その色っぽい目付きに、俺はドキドキしてしまう。
落ち着け俺、相手は妹、そして中学生だ。
続けて妹は前菜を俺に勧めた。
マグロとアボカド? 赤い色の魚と緑のアボカド、その上に黒っぽいソースがかかっている。
匂いも見た目も普通の料理、いや普通以上だ。
俺は恐る恐るチョコレートが入っているらしい白いソースがかかっているその料理を口に運んだ。
口の中でマグロアボカドが合わさる、一瞬アボカドの青っぽい匂いを感じたその瞬間、絶妙な塩加減のソースが口の中に広がる。そして青っぽい匂いを消す様に、ほんのりとホワイトチョコレートの香りが鼻を抜ける……が全く気にならない。
「うまい!」
「やった……」
続けて肉料理、とろける肉と少し苦味のあるソース、これも上手くマッチしている。
フレンチと思われる妹のチョコレート料理、少し変わった味もあった……でもそんな些細な事なんて全く気にならない。
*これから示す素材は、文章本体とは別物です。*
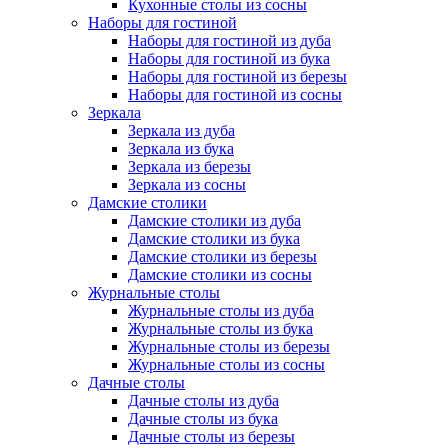
Кухонные столы из сосны
Наборы для гостиной
Наборы для гостиной из дуба
Наборы для гостиной из бука
Наборы для гостиной из березы
Наборы для гостиной из сосны
Зеркала
Зеркала из дуба
Зеркала из бука
Зеркала из березы
Зеркала из сосны
Дамские столики
Дамские столики из дуба
Дамские столики из бука
Дамские столики из березы
Дамские столики из сосны
Журнальные столы
Журнальные столы из дуба
Журнальные столы из бука
Журнальные столы из березы
Журнальные столы из сосны
Дачные столы
Дачные столы из дуба
Дачные столы из бука
Дачные столы из березы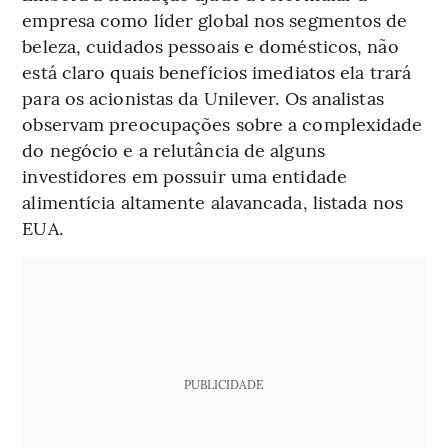
empresa como líder global nos segmentos de
beleza, cuidados pessoais e domésticos, não
está claro quais benefícios imediatos ela trará
para os acionistas da Unilever. Os analistas
observam preocupações sobre a complexidade
do negócio e a relutância de alguns
investidores em possuir uma entidade
alimentícia altamente alavancada, listada nos
EUA.
PUBLICIDADE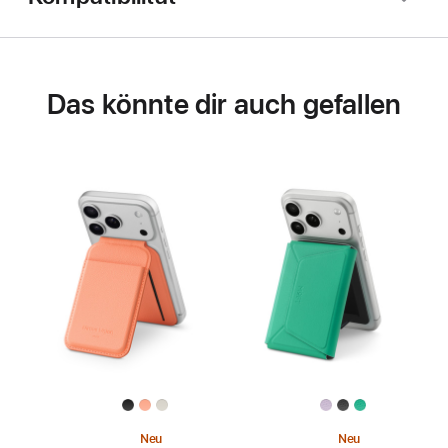
Das könnte dir auch gefallen
Neu
Neu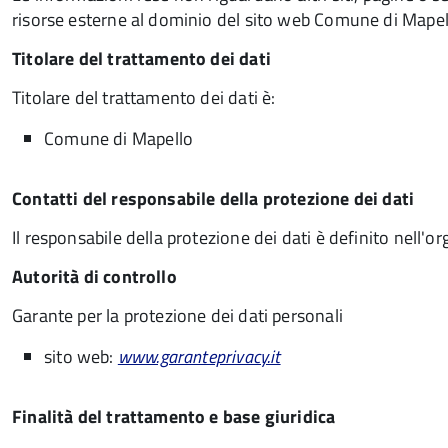
risorse esterne al dominio del sito web Comune di Mapel
Titolare del trattamento dei dati
Titolare del trattamento dei dati è:
Comune di Mapello
Contatti del responsabile della protezione dei dati
Il responsabile della protezione dei dati è definito nell
Autorità di controllo
Garante per la protezione dei dati personali
sito web:
www.garanteprivacy.it
Finalità del trattamento e base giuridica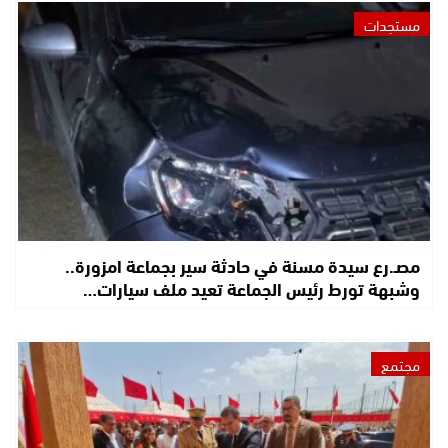
مستجدات
مصـ.رع سيدة مسنة في حادثة سير بجماعة امزورة..
وشبهة تورط رئيس الجماعة تعيد ملف سيارات…
مجتمع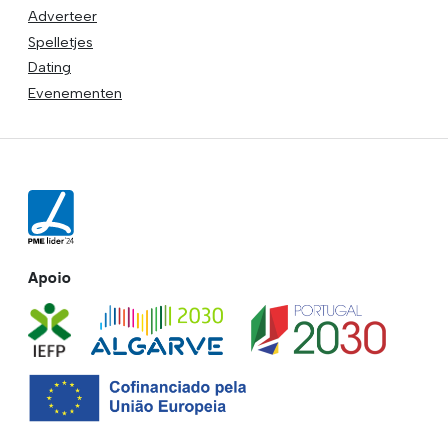
Adverteer
Spelletjes
Dating
Evenementen
Apoio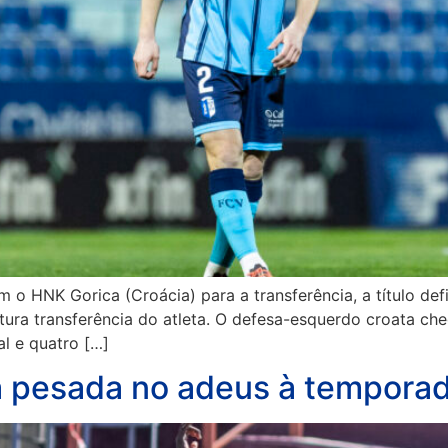
o HNK Gorica (Croácia) para a transferência, a título defi
ra transferência do atleta. O defesa-esquerdo croata che
al e quatro […]
ta pesada no adeus à tempora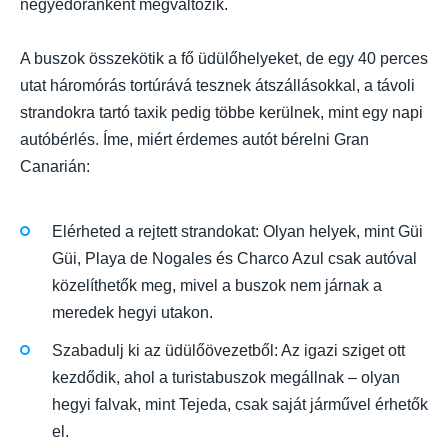
negyedóránként megváltozik.
A buszok összekötik a fő üdülőhelyeket, de egy 40 perces
utat háromórás tortúrává tesznek átszállásokkal, a távoli
strandokra tartó taxik pedig többe kerülnek, mint egy napi
autóbérlés. Íme, miért érdemes autót bérelni Gran
Canarián:
Elérheted a rejtett strandokat: Olyan helyek, mint Güi
Güi, Playa de Nogales és Charco Azul csak autóval
közelíthetők meg, mivel a buszok nem járnak a
meredek hegyi utakon.
Szabadulj ki az üdülőövezetből: Az igazi sziget ott
kezdődik, ahol a turistabuszok megállnak – olyan
hegyi falvak, mint Tejeda, csak saját járművel érhetők
el.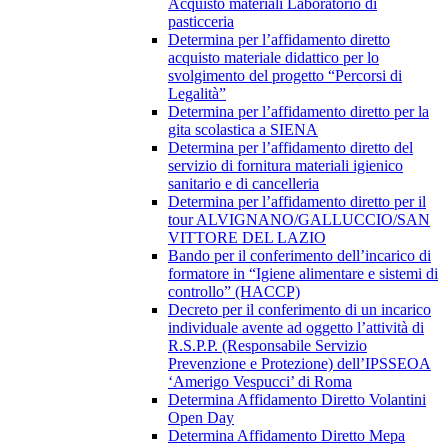
Acquisto materiali Laboratorio di
pasticceria
Determina per l’affidamento diretto
acquisto materiale didattico per lo
svolgimento del progetto “Percorsi di
Legalità”
Determina per l’affidamento diretto per la
gita scolastica a SIENA
Determina per l’affidamento diretto del
servizio di fornitura materiali igienico
sanitario e di cancelleria
Determina per l’affidamento diretto per il
tour ALVIGNANO/GALLUCCIO/SAN
VITTORE DEL LAZIO
Bando per il conferimento dell’incarico di
formatore in “Igiene alimentare e sistemi di
controllo” (HACCP)
Decreto per il conferimento di un incarico
individuale avente ad oggetto l’attività di
R.S.P.P. (Responsabile Servizio
Prevenzione e Protezione) dell’IPSSEOA
‘Amerigo Vespucci’ di Roma
Determina Affidamento Diretto Volantini
Open Day
Determina Affidamento Diretto Mepa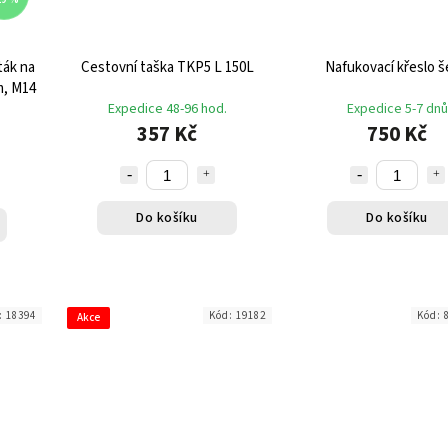
ták na
Cestovní taška TKP5 L 150L
Nafukovací křeslo 
m, M14
Expedice 48-96 hod.
Expedice 5-7 dnů
357 Kč
750 Kč
Do košíku
Do košíku
:
18394
Kód:
19182
Kód:
Akce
俺の為に一生懸命作ってくれた妹に俺は心から……感動し、そして感謝していた。
生きていてくれて……ありがとうって……心から……。
チョコレートのフルコースを全て平らげ、リビングに移動する。
食後にココアを入れてくれた妹は、最後に照れくさそうに手作りのトリュフチョコレートを俺の前に置いた。
妹は、今までずっと、しとやかに振る舞っていた。
でもさすがに照れくさかったのか、最後にいつもの様に振る舞う。
「はい、旦那様~~」
トリュフチョコを軽く咥えると、俺に向かって差し出した。
ここまでしてくれた妹……可愛い妹のお願いに、俺はいつものように拒絶する事が出来なかった。
出来るわけないって、そう思った。思ってしまった。
俺は隣でふざけている妹の肩を両手で握り、俺の元にひきよせる。
「お、おにいひゃん?!」
俺の行動に少しびっくりした目をする……でもすぐに嬉しそうに目をとじた。
俺はゆっくりと顔を近付け、妹の咥えているトリュフチョコに自分の唇を付けた。
そしてそのまま軽く一口齧る。口の中にチョコレートの甘い味が広がる。
更にもう一口齧る……。
あと一口で……到達する……久しぶりに、妹の……俺の……嫁の唇に……。
「おーーーー! あと一口!」
俺があと一口齧ろうと口を軽く開いたその時、俺と妹が座っているソファの後ろから声が聞こえた。
「うお!」
「ひゃう!」
二人きりだった筈なのに、突然他人の声が聞こえ、俺と妹は悲鳴を上げた。
二人の口元から齧りかけたトリュフチョコレートがこぼれ、ソファーの上に落ちていく。
俺と妹は慌てて声の方に振り向くと、そこには……。
「はーーい、ヤッホ~~相変わらずラブラブだねえ」
満面の笑みで俺達を見つめる従妹の姿が……そこにあった。